----- SELECTED TEXT
1. What does FSA stand for?

FSA stands for “flexible spending arrangement.” It is sometimes referred to as a “health care FSA” and most commonly abbreviated simply as FSA. In addition to a standard FSA, there are a few other types of health care FSAs that your employer may offer. A Limited Purpose Flexible Spending Account (LPFSA) is only eligible for use on dental and vision expenses. A Dependent Care Flexible Spending Account (DCFSA) is only eligible to pay for services that your dependents may need, such as preschool, before- or after-school programs for children, and adult daycare. If you have one of these types of FSAs, your eligible expenses and account rules will be different. Talk to your HR department to understand the types of expenses that you can use your funds to cover.

2. What is a flexible spending arrangement?
----------
----- LISTED ENTRIES
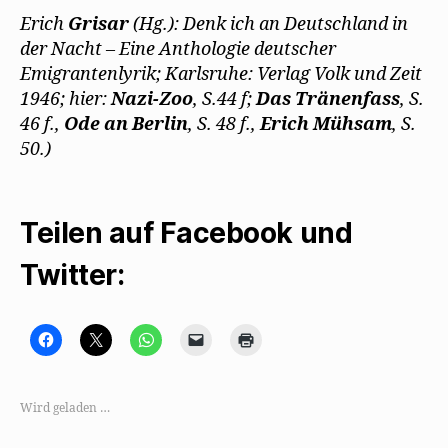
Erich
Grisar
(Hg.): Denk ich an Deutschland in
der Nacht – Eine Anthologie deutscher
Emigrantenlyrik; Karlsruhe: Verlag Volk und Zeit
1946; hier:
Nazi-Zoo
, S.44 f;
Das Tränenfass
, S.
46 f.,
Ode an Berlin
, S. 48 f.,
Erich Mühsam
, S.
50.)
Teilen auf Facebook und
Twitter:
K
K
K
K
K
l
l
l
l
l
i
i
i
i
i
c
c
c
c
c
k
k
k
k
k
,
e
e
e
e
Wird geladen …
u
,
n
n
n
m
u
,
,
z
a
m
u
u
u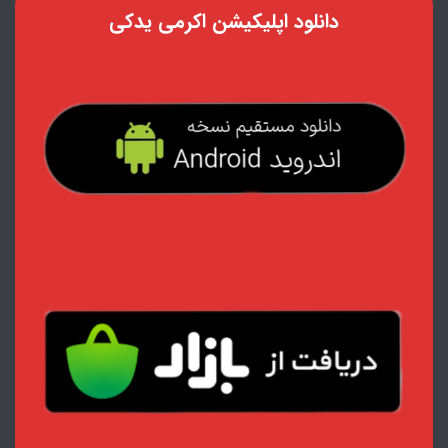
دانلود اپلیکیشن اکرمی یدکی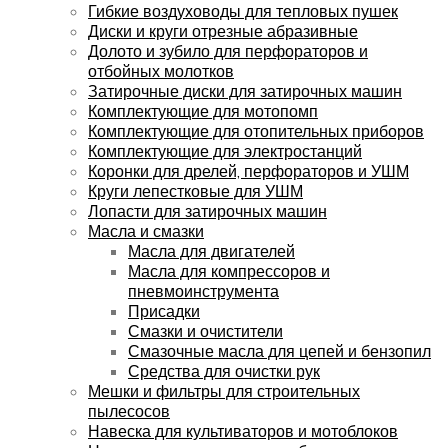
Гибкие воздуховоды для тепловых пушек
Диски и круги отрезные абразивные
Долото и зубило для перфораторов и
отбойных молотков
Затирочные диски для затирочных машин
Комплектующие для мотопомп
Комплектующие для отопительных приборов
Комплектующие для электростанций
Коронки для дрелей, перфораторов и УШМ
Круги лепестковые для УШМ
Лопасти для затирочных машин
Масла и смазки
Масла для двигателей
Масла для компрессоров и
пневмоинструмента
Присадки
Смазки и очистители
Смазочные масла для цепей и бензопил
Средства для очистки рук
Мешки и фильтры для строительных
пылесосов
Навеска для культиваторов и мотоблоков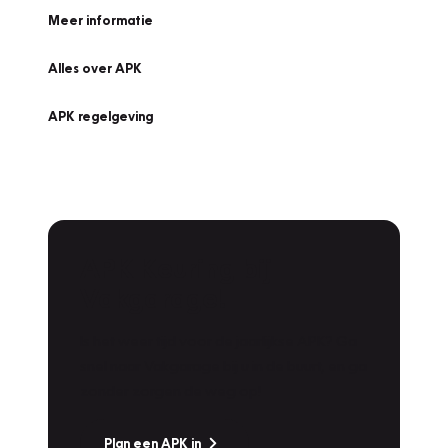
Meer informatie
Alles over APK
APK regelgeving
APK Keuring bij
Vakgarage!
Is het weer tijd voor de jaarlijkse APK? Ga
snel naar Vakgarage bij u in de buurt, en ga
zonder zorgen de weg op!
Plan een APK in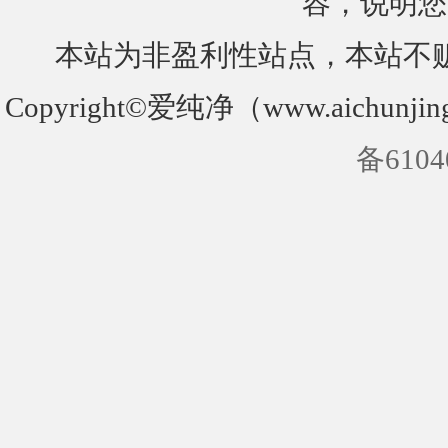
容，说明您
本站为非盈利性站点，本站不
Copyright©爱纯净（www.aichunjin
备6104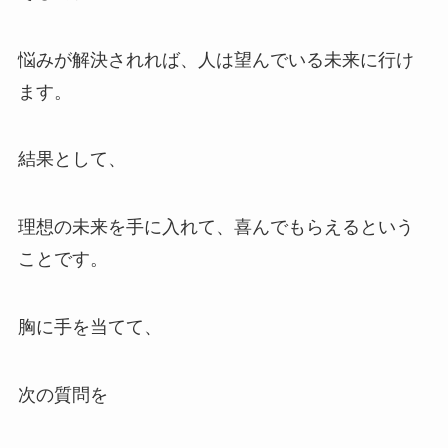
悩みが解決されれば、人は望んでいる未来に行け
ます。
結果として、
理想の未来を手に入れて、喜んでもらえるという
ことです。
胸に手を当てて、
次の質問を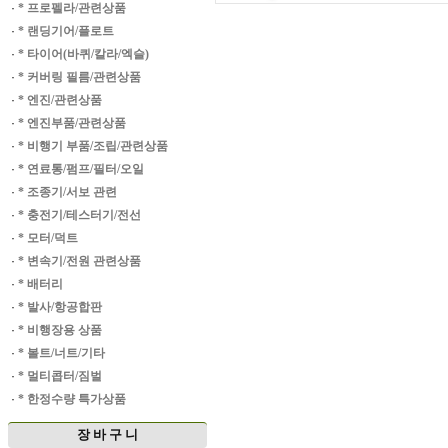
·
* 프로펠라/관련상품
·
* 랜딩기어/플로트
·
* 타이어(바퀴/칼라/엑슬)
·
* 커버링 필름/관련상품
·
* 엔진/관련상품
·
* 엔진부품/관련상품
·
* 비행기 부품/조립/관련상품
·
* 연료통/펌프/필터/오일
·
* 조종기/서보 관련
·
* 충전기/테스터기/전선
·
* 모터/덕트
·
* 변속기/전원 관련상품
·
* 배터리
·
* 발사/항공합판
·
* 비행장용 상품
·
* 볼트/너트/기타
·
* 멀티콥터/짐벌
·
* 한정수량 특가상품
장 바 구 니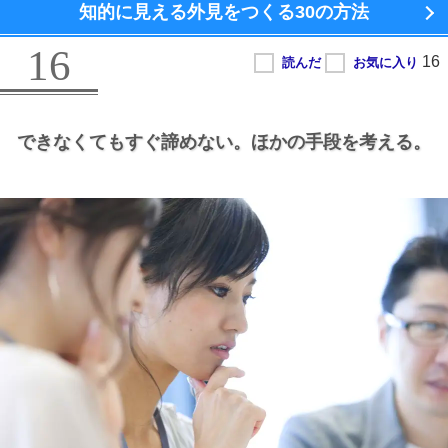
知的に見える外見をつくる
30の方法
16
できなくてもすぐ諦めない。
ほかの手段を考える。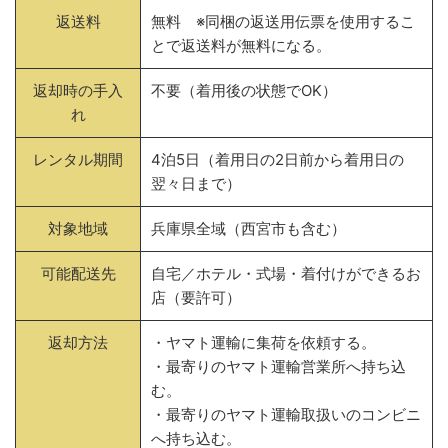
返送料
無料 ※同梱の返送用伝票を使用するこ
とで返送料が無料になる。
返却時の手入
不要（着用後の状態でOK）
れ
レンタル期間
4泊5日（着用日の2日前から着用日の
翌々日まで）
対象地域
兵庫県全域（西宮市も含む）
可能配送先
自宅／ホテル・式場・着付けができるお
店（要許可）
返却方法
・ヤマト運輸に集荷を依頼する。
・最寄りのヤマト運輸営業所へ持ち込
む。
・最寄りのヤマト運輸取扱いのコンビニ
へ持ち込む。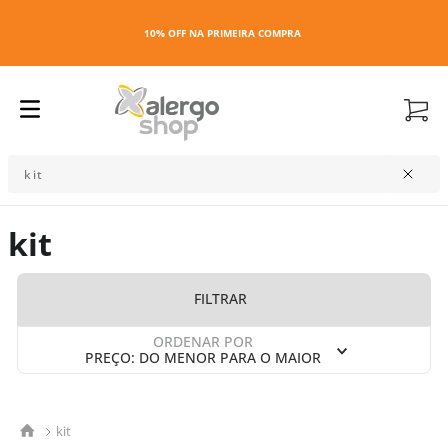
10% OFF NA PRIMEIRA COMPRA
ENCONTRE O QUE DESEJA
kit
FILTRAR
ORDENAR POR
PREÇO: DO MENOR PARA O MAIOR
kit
----------
* [TASKS AND EXERCISES]
1 – Say whether each statement agrees with the FSA text, answering yes or no and quoting the words of the text that decide it: (a) An LPFSA can be used only for dental and vision expenses. (b) A DCFSA can be used to pay for dental care. (c) FSA stands for "flexible spending account."
2 – According to the FSA text, whom should you talk to about the types of expenses your funds can cover?
3 – Write the next part of the FSA text, beginning after its last line.
None of the items are needed for these tasks.

* [RESPONSES PER TASK]
1 –
(a) Yes: "A Limited Purpose Flexible Spending Account (LPFSA) is only eligible for use on dental and vision expenses."
(b) No: "A Dependent Care Flexible Spending Account (DCFSA) is only eligible to pay for services that your dependents may need, such as preschool, before- or after-school programs for children, and adult daycare."
(c) No: "FSA stands for “flexible spending arrangement.”"

2 – Your HR department.

3 –
An FSA is a special account available through employers that offer this health care benefit. You select how much you want to contribute at the beginning of the year, which is then deducted periodically in accordance with your annual election. You can then use those funds to pay for certain out-of-pocket health expenses like co-pays for office visits, deductibles, and other health care costs, including certain over-the-counter medicines and supplies. The big benefit of having an FSA is that the funds you put in are deducted from your pay pre-tax, which can save you money come tax season. While some employers may also pay into your FSA, they are not required to. Your HR department can give you more information on the company’s policy. A “Limited Purpose FSA” is subject to additional special rules described below.

3. What are the 2022 FSA limits?

2022 FSA limits have increased from last year. In 2022, you can put up to $2,850 into your FSA account. FSA contribution limits are set on an individual basis so, if you are married, your spouse may also be able to contribute up to $2,850 for the 2022 plan year.

4. Does my FSA balance roll over into future tax years?

In most cases, no. FSA funds come with a “use it or lose it” policy. If you don’t spend the money you put into the account by the end of the plan year, you'll lose that money. In other words, you need to incur the expenses during the applicable year and then submit for reimbursement of those expenses by the deadline established by your employer (after the end of the year). Remember, the date on which the medical services are performed or the items purchased is what must be during the applicable year, not the date on which you paid the service provider.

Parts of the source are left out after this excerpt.